PROBLEM DETAILS :: Rewrite the data below, replacing every occurrence of "dashed" with "broken" and leaving everything else unchanged.

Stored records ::

◇ ◇ ◇

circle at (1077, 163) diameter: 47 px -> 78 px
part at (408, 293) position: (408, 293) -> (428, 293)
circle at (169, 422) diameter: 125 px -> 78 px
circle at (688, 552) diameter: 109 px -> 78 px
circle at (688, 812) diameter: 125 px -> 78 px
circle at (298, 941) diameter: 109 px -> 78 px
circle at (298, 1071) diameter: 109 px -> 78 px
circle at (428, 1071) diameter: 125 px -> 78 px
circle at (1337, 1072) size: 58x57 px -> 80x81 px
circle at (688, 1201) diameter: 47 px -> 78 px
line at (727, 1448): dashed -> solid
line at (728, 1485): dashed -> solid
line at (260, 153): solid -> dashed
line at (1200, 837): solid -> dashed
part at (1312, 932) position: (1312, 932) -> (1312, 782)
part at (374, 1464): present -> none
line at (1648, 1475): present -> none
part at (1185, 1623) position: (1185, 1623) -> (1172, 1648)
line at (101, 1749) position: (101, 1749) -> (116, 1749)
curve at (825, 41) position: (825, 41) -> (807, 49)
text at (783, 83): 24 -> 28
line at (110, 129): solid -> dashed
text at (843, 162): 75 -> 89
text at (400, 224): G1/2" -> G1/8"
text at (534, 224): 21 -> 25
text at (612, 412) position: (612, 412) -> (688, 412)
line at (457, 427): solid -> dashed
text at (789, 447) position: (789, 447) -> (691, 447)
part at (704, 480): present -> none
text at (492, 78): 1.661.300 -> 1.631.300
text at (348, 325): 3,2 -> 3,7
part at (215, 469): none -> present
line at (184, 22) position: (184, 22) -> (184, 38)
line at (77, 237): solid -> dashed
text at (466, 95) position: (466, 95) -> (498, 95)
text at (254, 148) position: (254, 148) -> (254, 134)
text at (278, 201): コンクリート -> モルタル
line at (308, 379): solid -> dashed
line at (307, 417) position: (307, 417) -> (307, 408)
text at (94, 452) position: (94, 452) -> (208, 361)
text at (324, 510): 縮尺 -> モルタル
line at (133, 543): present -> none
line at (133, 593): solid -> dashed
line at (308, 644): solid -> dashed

◇ ◇ ◇

ANSWER ::
circle at (1077, 163) diameter: 47 px -> 78 px
part at (408, 293) position: (408, 293) -> (428, 293)
circle at (169, 422) diameter: 125 px -> 78 px
circle at (688, 552) diameter: 109 px -> 78 px
circle at (688, 812) diameter: 125 px -> 78 px
circle at (298, 941) diameter: 109 px -> 78 px
circle at (298, 1071) diameter: 109 px -> 78 px
circle at (428, 1071) diameter: 125 px -> 78 px
circle at (1337, 1072) size: 58x57 px -> 80x81 px
circle at (688, 1201) diameter: 47 px -> 78 px
line at (727, 1448): broken -> solid
line at (728, 1485): broken -> solid
line at (260, 153): solid -> broken
line at (1200, 837): solid -> broken
part at (1312, 932) position: (1312, 932) -> (1312, 782)
part at (374, 1464): present -> none
line at (1648, 1475): present -> none
part at (1185, 1623) position: (1185, 1623) -> (1172, 1648)
line at (101, 1749) position: (101, 1749) -> (116, 1749)
curve at (825, 41) position: (825, 41) -> (807, 49)
text at (783, 83): 24 -> 28
line at (110, 129): solid -> broken
text at (843, 162): 75 -> 89
text at (400, 224): G1/2" -> G1/8"
text at (534, 224): 21 -> 25
text at (612, 412) position: (612, 412) -> (688, 412)
line at (457, 427): solid -> broken
text at (789, 447) position: (789, 447) -> (691, 447)
part at (704, 480): present -> none
text at (492, 78): 1.661.300 -> 1.631.300
text at (348, 325): 3,2 -> 3,7
part at (215, 469): none -> present
line at (184, 22) position: (184, 22) -> (184, 38)
line at (77, 237): solid -> broken
text at (466, 95) position: (466, 95) -> (498, 95)
text at (254, 148) position: (254, 148) -> (254, 134)
text at (278, 201): コンクリート -> モルタル
line at (308, 379): solid -> broken
line at (307, 417) position: (307, 417) -> (307, 408)
text at (94, 452) position: (94, 452) -> (208, 361)
text at (324, 510): 縮尺 -> モルタル
line at (133, 543): present -> none
line at (133, 593): solid -> broken
line at (308, 644): solid -> broken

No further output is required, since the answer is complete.